▶ [INSTRUCTIONS]:
1. In the case summaries, why was the cook's claim under the Minnesota Whistleblower Act not actionable?
2. Summarize the case summaries in three sentences.
== TEXT SEGMENT ==
A claim of sex harassment and retaliation brought by a woman because of sexual harassment by her foreman was dismissed by the 8th Circuit. The claim was not sustainable because the foreman who committed the alleged harassment was a coworker, not a superior, and had no authority to fire, promote or reassign her, and the claimant failed to produce any evidence that the employer failed to take proper remedial action. The retaliation claim was not actionable because the employee’s lay-off within a month after reporting sexual harassment was insufficient to establish a "causal connection" between any protected conduct and the employer’s adverse action because the employee missed a number of days of work and the company was undergoing a number of lay-offs and reduced work availability, which had started before the claimant was laid-off. Cheshewalla v. Rand & Son Const. Co., 415 F.3d 847 (8th Cir. 2005).

A claim by an ordained minister and religious teacher that he was wrongfully discharged in violation of the Minnesota Human Rights Act because of his sexual orientation was barred by the 1st Amendment of the U.S. Constitution in a case decided by the Minnesota Court of Appeals. The religious organization was exempt from claims of sexual-orientation discrimination under the Minnesota Human Rights Act because of the entanglement doctrine under the 1st Amendment of the U.S. Constitution in the parallel, but broader provision of Article I, Section 6 of the Minnesota Constitution, protecting freedom of conscience. Doe v. Lutheran High School of Greater Minneapolis, 702 N.W.2d 322 (Minn. App. 2005).

Whistleblower Law. The complaint of a cook, who claimed that she was wrongfully terminated under the Minnesota Whistleblower Act, Minn. Stat. §181.932, was dismissed by the Minnesota Court of Appeals. The whistleblower claim was inapplicable because the statute applies only to "current employees" and the claim was asserted against a vendor that had contractual relations to provide food services to the claimant’s employer. Since the claim was not asserted against the current employer, but against a vendor, it was not actionable under the statute. Schmitt v. Lunchtime Solutions, Inc., 2005 WL 2009049 (Minn. App. 2005) (unpublished).
===
== MATERIAL PROVIDED ==
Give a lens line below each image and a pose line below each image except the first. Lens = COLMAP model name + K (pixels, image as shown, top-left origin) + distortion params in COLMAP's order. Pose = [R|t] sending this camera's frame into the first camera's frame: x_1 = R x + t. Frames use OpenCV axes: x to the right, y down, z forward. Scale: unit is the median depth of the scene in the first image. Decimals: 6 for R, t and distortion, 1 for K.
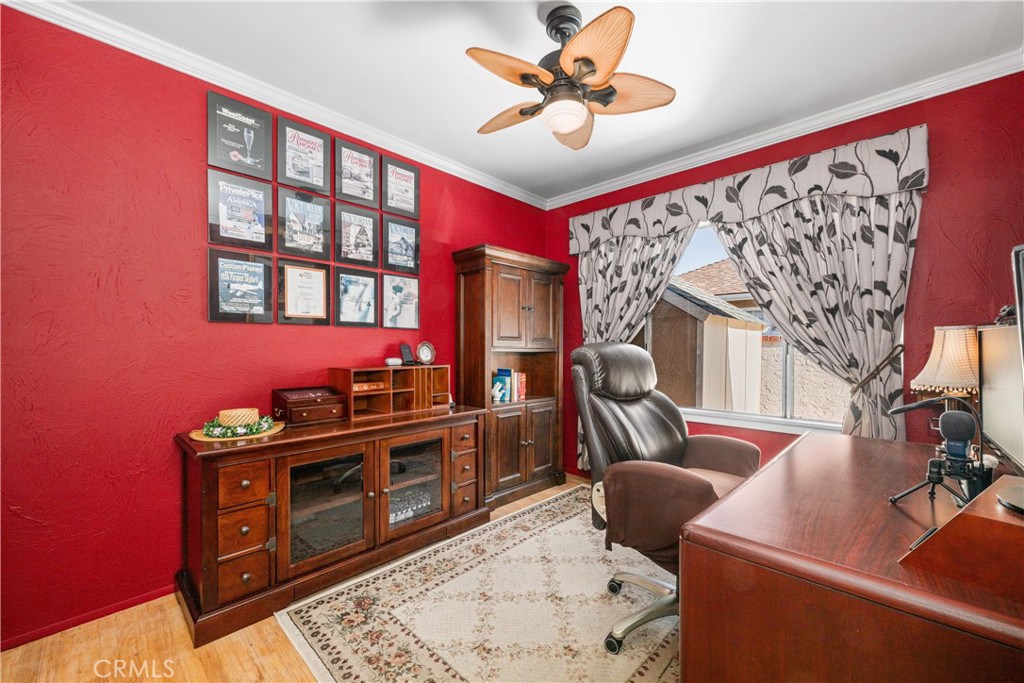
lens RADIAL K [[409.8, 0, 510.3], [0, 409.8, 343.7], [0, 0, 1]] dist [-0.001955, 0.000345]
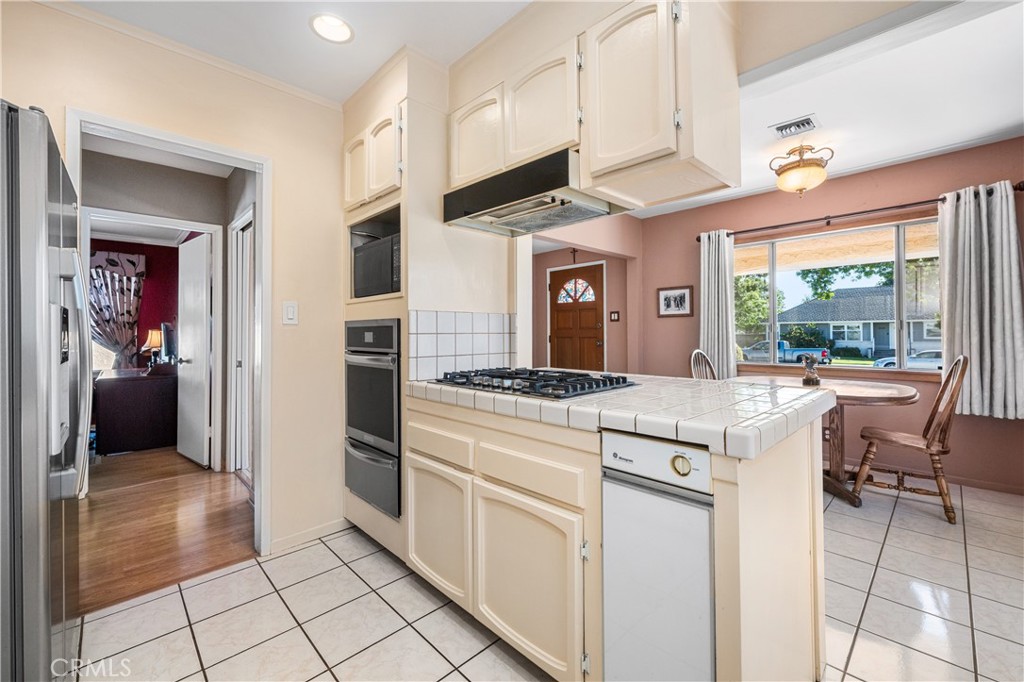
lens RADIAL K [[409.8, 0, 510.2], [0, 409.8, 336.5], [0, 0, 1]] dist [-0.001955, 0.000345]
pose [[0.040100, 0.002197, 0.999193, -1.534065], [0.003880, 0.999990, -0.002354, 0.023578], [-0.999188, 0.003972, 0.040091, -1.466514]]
===
▶ [EXERCISE SOLUTIONS]:
1. The statute applies only to current employees, and her claim was brought against a vendor that provided food services to her employer, not against her current employer.

2. The 8th Circuit dismissed a woman's sex harassment and retaliation claim. The foreman was a coworker without authority over her, she showed no failure of remedial action, and her lay-off came amid company-wide lay-offs and her own missed workdays. The Minnesota Court of Appeals held that the 1st Amendment and the Minnesota Constitution barred an ordained minister's sexual-orientation discrimination claim against a religious school, and it dismissed a cook's whistleblower claim because it was brought against a vendor rather than her current employer.